Moi: “Aha! Linguistic one-upmanship!” I get out the Dictionnaire Grand Robert, volume H, and summarize. “Hypocoristique: this obscure adjective describes a kind of affectionate “baby-talk” by adults: using diminutives, or doubling syllables, as in “chouchou”.
Flip (or is that Phlip?): “Chouette alors ! ”
Moi: “Attends ! (wait a minute!) Chouette is not the diminutive of chou. Une chouette is a screech owl!”

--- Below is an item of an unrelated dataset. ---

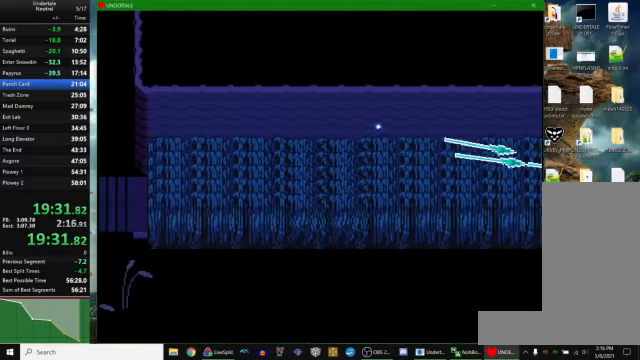
{"keys": ["right"], "events": [[366, "up", "up"], [400, "down", "up"]]}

F-N: “But chouette and chou can be used the same way: t’es chou/chouette (nice, charming, sympa’, délicieux, chic). The poet Rabelais invented the compliment ‘jolie comme une belle petite chouette.’ ”
Moi: “Pretty as a beautiful little screech owl? Well, I guess a crying baby is comparable to a screech owl.”
The game is on. We dig up expressions with chou.
Béné (inventing a “Dupont” joke): “I hear Dupont was envoyé planter ses choux (fired.) Too bad. He expected to stay until he was ready to aller planter ses choux (retire).”
Planter ses choux means retourner à ses affaires privées. The difference is between envoyer (to send off, in this case from his position) and aller (to go willingly). La vie n’est pas toujours un lit de roses (life can be a bed of cabbages).
Moi (riposte):“Well, at least they didn’t lui rentrer dans le chou (physically attack him).”
Here chou (singular) refers to a rounded, kickable body part -- head or derrière.
Ben: “But he was still dans les choux (in a bad place) !”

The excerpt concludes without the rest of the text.